The information in the Discontinued Operations column in the unaudited pro forma condensed consolidated financial statements reflects the elimination of the Purchased Assets and historical financial performance of the Purchased Assets in accordance with rules and regulations of the SEC. The Purchased Assets consist of certain accounts receivable, prepaid assets, contracts and intellectual property, among other things, related to the Company’s services of providing i) disclosure software and services for financial reporting, ii) stock transfer services, iii) annual meeting, print and shareholder distribution and fulfillment services and iv) virtual annual meeting services (but not the intellectual property relating to virtual annual meeting services).
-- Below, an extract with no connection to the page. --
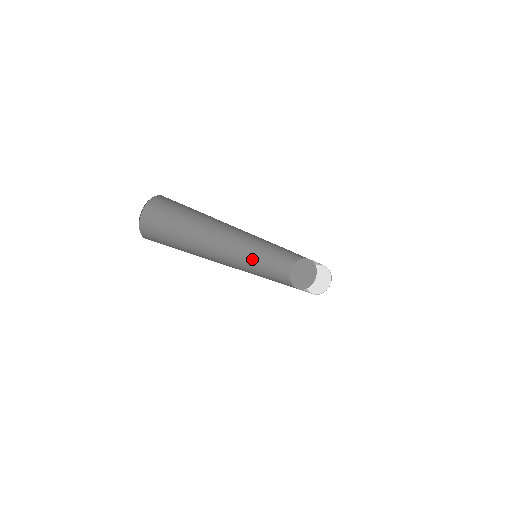
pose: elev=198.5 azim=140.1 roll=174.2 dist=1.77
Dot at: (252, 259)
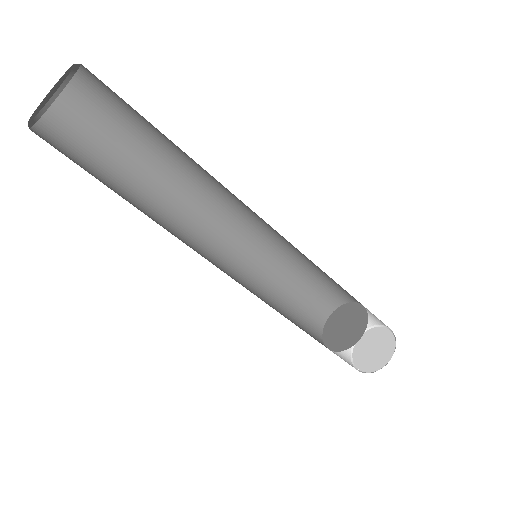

Revenue related to these services was previously included in the Company’s “compliance revenue” stream as reported with the SEC in previous filings, except revenue related to virtual annual meeting services, which was previously reported in “communications revenue” stream in previous SEC filings. Additionally, revenue related to providing SEDAR services and revenue related to our whistleblower hotline, which was previously reported as “compliance revenue” will be retained by the Company. The information in the “Transaction Accounting Adjustments” columns in the unaudited pro forma condensed consolidated financial statements reflects additional transaction accounting adjustments which have been made in accordance with SEC rules and are further described in notes (3) and (4) below.

 

 
6

 

 

Note 3. Pro Forma Adjustments to the Consolidated financial statements

 

 

a.

Reflects the discontinued operations, including associated assets, liabilities, equity, and results of operations attributable to the Purchased Assets, which were included in the Company's historical financial statements. In accordance with ASC 205-20, Presentation of Financial Statements - Discontinued Operations, the amounts exclude intercompany transactions, which are eliminated on consolidation, and general corporate overhead costs allocated to the Purchased Assets that do not meet the requirements to be presented in discontinued operations, which include the Company's corporate support functions.

 

b.

Reflects the cash received in connection with the sale of the Purchased Assets and the immediate pay down of the Company’s Note Payable with Pinnacle.

 

c.

Reflects the holdback amount per the Purchase Agreement. This amount is subject to adjustment as set forth in the Purchase Agreement, for a period of twelve months from the Closing Date.

 

d.

Reflects unpaid transaction expenses as of the Closing Date which are included in General and Administrative expenses on the unaudited proforma condensed consolidated Statement of Operations for the year ended December 31, 2023.

 

e.

Reflects stock compensation expense recognized on the acceleration of restricted stock units issued to two employees which will become employees of Equiniti subsequent to the Closing Date.  This balance is included in cost of revenues ($12) and general and administrative expenses ($69) on the condensed consolidated Statement of Operations for the year ended December 31, 2023.

 

f.

Reflects to certain payments made prior to closing for employees which will become employees of Equiniti subsequent to the Closing Date.

 

g.

Reflects to certain payments made prior to closing and stock compensation for an employee which will become an employee of Equiniti subsequent to the Closing Date. Additionally, reflects unpaid transaction expenses associated with completing the sale of the Purchased Assets.

 

h.

Reflects costs incurred and paid prior to the Closing Date for fees related to the Modification with Pinnacle.

 

i.

Reflects an estimate of income tax expense on the transaction expenses (f) through (h) at the federal rate of 21%.